第62話 仇の名はサンドラット

 何があったのか。

 バゼッタの顔色が明らかに変わったのが分かる。


 「なんと言った? サ、サンドラット……?」


 「ん? どうかしたか?」


 「そうか! てめえがサンドラットか! よくものこのことこの街に戻って来やがったな。今度は何だ? また砂漠の秘宝が何とかって言うんじゃないだろうな?」


 「おいおい、何のことだ? 俺はお前とは初対面のはずだが?」


 「古道具屋のババス。その名前を忘れたとは言わさねぇ! この野郎っ!」

 叫び声とともにバゼッタが飛びかかった。


 その拳は目が覚める速さ!

 かわすのは無理! 誰もがそう思った。


 だが、バゼッタの攻撃は空を切った。サンドラッドはバゼッタの拳を紙一重でかわす。


 「……ぐっ!」

 と息を吐くバゼッタの脇腹には逆にサンドラットの拳が深く食い込んでいる。


 「ぐあっ!」

 バゼッタの口から苦痛の声が漏れる。しかしその目の殺意は消えていない。

 「いきなり何だってんだ、坊主!」

 サンドラットは素早くバゼッタの腕を抱え込み投げ飛ばす。


 「チッ!」

 バゼッタが宙を舞い、そのまま地面に叩きつけられる。しかし、彼は素早く地面に両腕を突くと、その身体をしなやかに回転させた。

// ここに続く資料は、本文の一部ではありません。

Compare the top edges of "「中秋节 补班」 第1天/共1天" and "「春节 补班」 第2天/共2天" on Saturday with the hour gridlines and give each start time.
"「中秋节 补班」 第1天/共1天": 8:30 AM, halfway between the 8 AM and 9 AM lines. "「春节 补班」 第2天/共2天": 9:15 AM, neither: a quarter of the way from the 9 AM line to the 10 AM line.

 直後、目にも止まらぬ速さで強烈な回し蹴りがサンドラットを襲った。


 「おっと! しつこいガキだな!!」

 サンドラットは両腕を交差して、その足蹴りを真正面から受け止める。しかし、その威力は予想外だった。


 「バカがっ! 甘めえんだよ!」

 「!」

 ただでさえ強烈な一撃に魔力がのっている。


 風魔法の一種か。疾風をまとって威力が倍増した足を振り切って、バゼッタが砂煙を上げて目の前に着地する。

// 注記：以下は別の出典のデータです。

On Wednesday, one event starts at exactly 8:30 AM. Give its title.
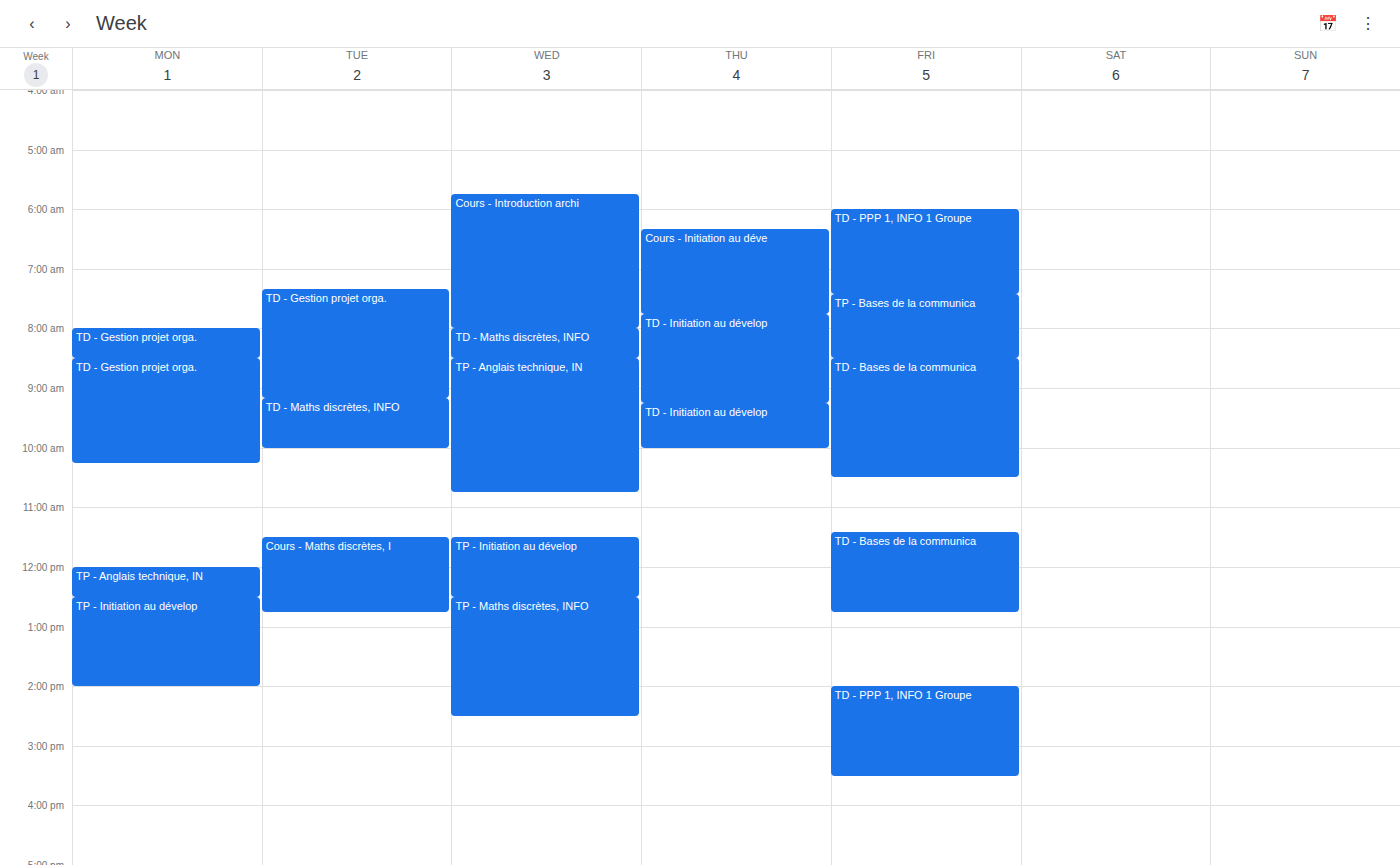
"TP - Anglais technique, IN"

 その凶悪な蹴りはサンドラットのガードを崩し、そのまま押し切ってサンドラットを蹴り倒していた。


 「サンドラット! ぐひゃあ!」

 吹き飛ぶサンドラットを背後から庇ったカインか情け無い声をあげ、二人は激しく路上に転がった。


 「カイン! サンドラットさん!」

 オリナが叫んだ。


 「大丈夫かよ、サンドラッド? おい、やめろ! 俺たちが何をしたというんだ?」


 意外にも立ち上がったのはサンドラッドよりも俺の方が早かった。サンドラッドは軽い脳震盪を起こしたようだ。


 俺はとっさに骨棍棒を手にとると、バゼッタとサンドラットの間に立ちふさがって身構える。

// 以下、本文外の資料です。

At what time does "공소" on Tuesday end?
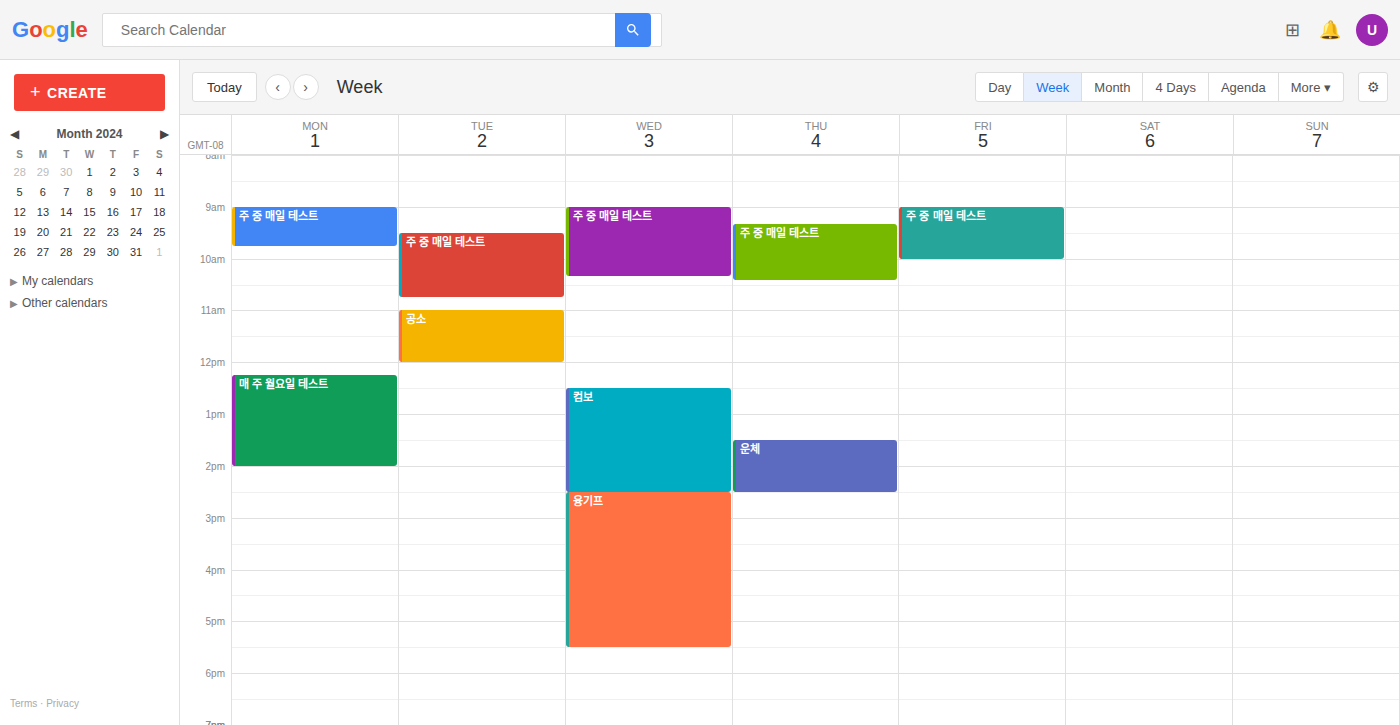
12:00 PM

 「やめとけ……カイン……こいつは、”サンドラット”って奴に話があるらしいぜ」

 サンドラットが額を叩き、滲んだ唇の血をぬぐった。

 

 そして俺を脇に押しのけ、そいつを見上げる。その目はむしろこの状態を楽しんでいるかのようだ。


 「サンドラッドめ、てめえが親父さんを狂わせたってことぐらい知ってるんだぜ!! 舐めやがって!」

 指をポキポキと鳴らしながらバゼッタが近づく。


 「親父さんだと?」

 「しらばっくれる気かよっ!」

 またも拳に回転する風をまとわせ、バゼッタが狂犬のように殴りかかった。


 「ちっ! 話くらい聞け!」

 サンドラットは素早く地面に片手をつき、両脚を回転させ、思い切りバゼッタの足を払った。


 「うわっ!」

 「喧嘩慣れしているつもりだろうが、まだまだ素人なんだよ! 魔法で意表をつかれなきゃなんて事ない!」


 そう言うと、サンドラットは体勢を崩して倒れ込むバゼッタを素早く捕まえ、身を入れ替えた。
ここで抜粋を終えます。